Das Ehrenamt im Südwesten soll honoriert werden. Foto: dpa/Patrick Seeger

Ist es eine gute Idee, junge Leute zu einem verpflichtenden sozialen Jahr zu verdonnern? Der Bundespräsident schiebt diese Debatte wieder an. Im Südwesten setzt die Politik eher auf Anreize für das Ehrenamt als auf eine Pflicht.

Verbilligter Eintritt ins Kino, Theater oder Schwimmbad: Wer sich ehrenamtlich engagiert, soll auch im Südwesten solche Vergünstigungen erhalten.
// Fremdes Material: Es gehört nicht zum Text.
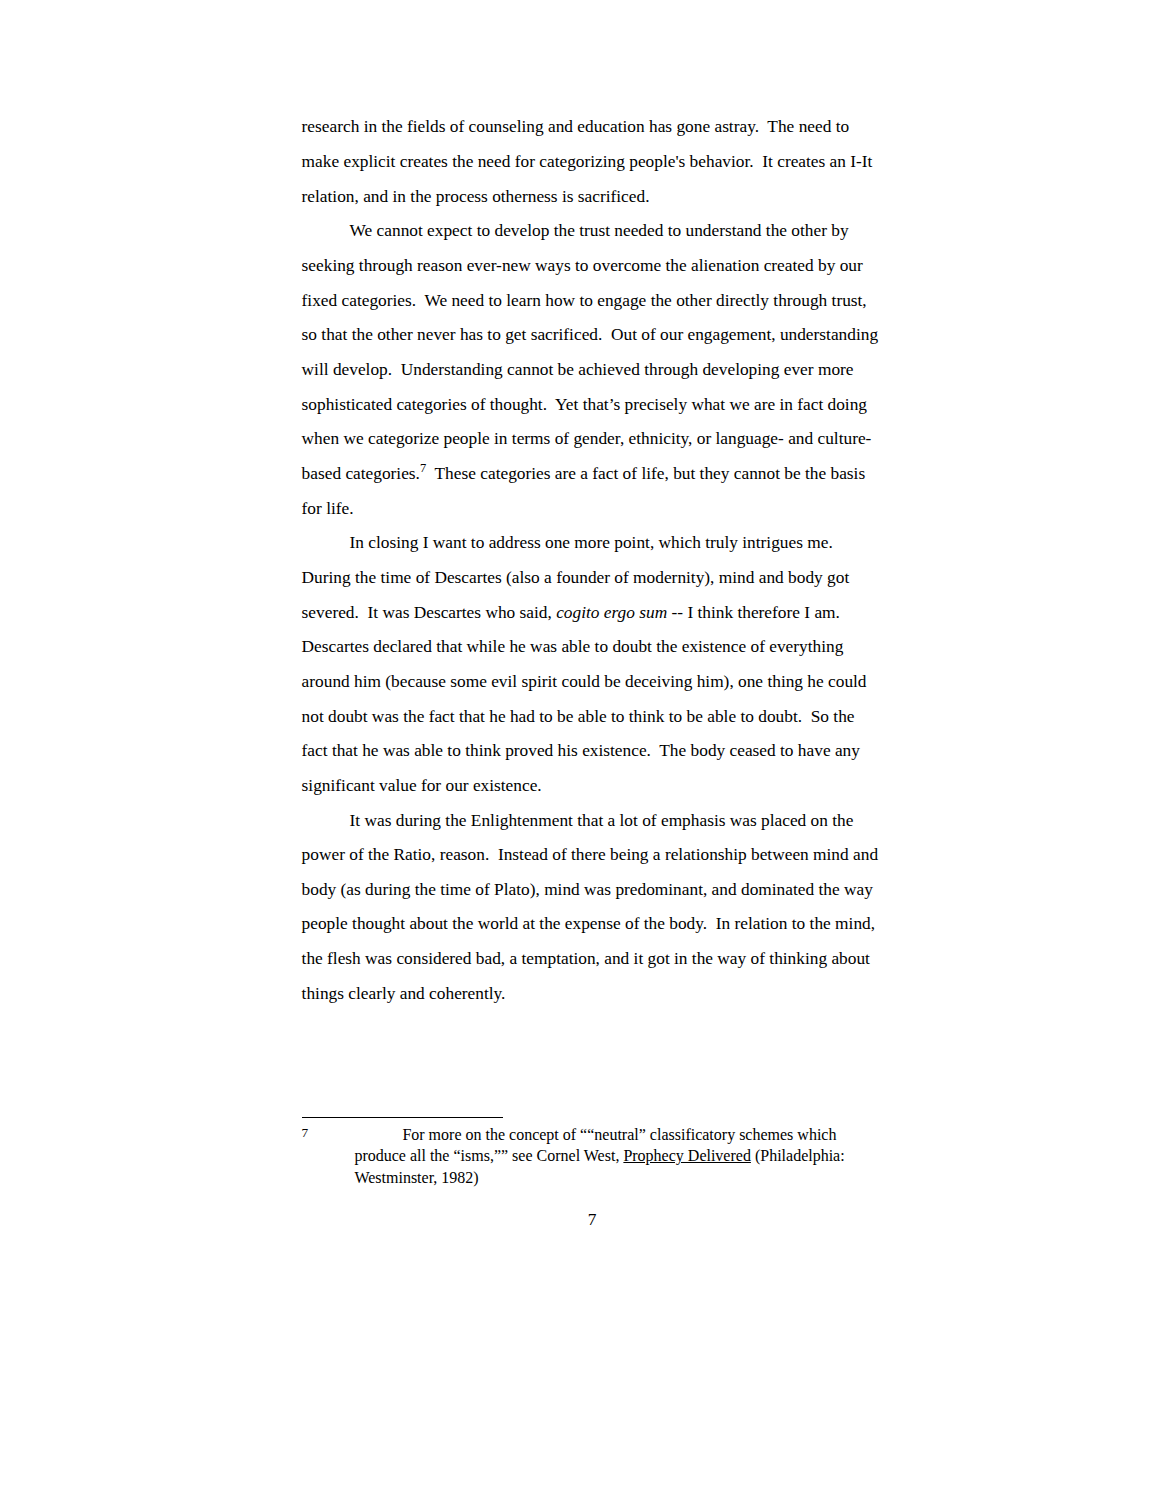research in the fields of counseling and education has gone astray. The need to make explicit creates the need for categorizing people's behavior. It creates an I-It relation, and in the process otherness is sacrificed.
We cannot expect to develop the trust needed to understand the other by seeking through reason ever-new ways to overcome the alienation created by our fixed categories. We need to learn how to engage the other directly through trust, so that the other never has to get sacrificed. Out of our engagement, understanding will develop. Understanding cannot be achieved through developing ever more sophisticated categories of thought. Yet that’s precisely what we are in fact doing when we categorize people in terms of gender, ethnicity, or language- and culture-based categories.7 These categories are a fact of life, but they cannot be the basis for life.
In closing I want to address one more point, which truly intrigues me. During the time of Descartes (also a founder of modernity), mind and body got severed. It was Descartes who said, cogito ergo sum -- I think therefore I am. Descartes declared that while he was able to doubt the existence of everything around him (because some evil spirit could be deceiving him), one thing he could not doubt was the fact that he had to be able to think to be able to doubt. So the fact that he was able to think proved his existence. The body ceased to have any significant value for our existence.
It was during the Enlightenment that a lot of emphasis was placed on the power of the Ratio, reason. Instead of there being a relationship between mind and body (as during the time of Plato), mind was predominant, and dominated the way people thought about the world at the expense of the body. In relation to the mind, the flesh was considered bad, a temptation, and it got in the way of thinking about things clearly and coherently.
7
For more on the concept of ““neutral” classificatory schemes which produce all the “isms,”” see Cornel West, Prophecy Delivered (Philadelphia: Westminster, 1982)
7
Grüne und CDU wollen die im Koalitionsvertrag geplante Ehrenamtskarte mit Vergünstigungen für sozial engagierte Menschen im Laufe der nächsten zwei Jahre nach und nach auf den Weg bringen.

„Sofern der Landtag die angemeldeten Haushaltsmittel genehmigt, wollen wir die Ehrenamtskarte im Jahr 2023 zunächst in Modellprojekten erproben“, sagte ein Sprecher des Sozialministeriums. Im Jahr 2024 sollten die Erfahrungen ausgewertet und in ein Konzept eingebracht werden. Die CDU-Fraktion pochte darauf, dass die dafür nötigen finanziellen Mittel im Doppelhaushalt 2023/2024 trotz des eher geringen Spielraums auch freigegeben werden.

Kein Rückhalt für Steinmeier: Pflichtdienst fällt durch

Zuvor hatte Grünen-Fraktionschef Andreas Schwarz erklärt, das Ministerium arbeite an Eckpunkten für die Ehrenamtskarte. Schwarz reagierte damit auf die von Bundespräsident Frank-Walter Steinmeier angestoßene Debatte um ein soziales Pflichtjahr für junge Menschen. Schwarz hält positive Anreize für besser als eine Pflicht. „Ich könnte mir auch eine Art Bonuskarte für junge Menschen, die sich für andere engagieren, gut vorstellen, mit der man kostenlos ins Museum kommt oder Vorteile bei der Bewerbung zum Studium erhält.“ Darauf ziele die Idee einer Ehrenamtskarte ab.

In anderen Bundesländer gibt es die Karte längst

Mit der Karte sollen Menschen Vergünstigungen erhalten, die sich in Verbänden, Vereinen oder auch in der Pflege ehrenamtlich engagieren. Im Koalitionsvertrag von Grünen und CDU heißt es: „Sie soll den Ehrenamtlichen einen praktischen Nutzen bieten und ihnen ein paar wohlverdiente schöne Stunden ermöglichen - beispielsweise beim kostenfreien Besuch von Kultureinrichtungen.“ Für die Karte hatte sich insbesondere die CDU stark gemacht.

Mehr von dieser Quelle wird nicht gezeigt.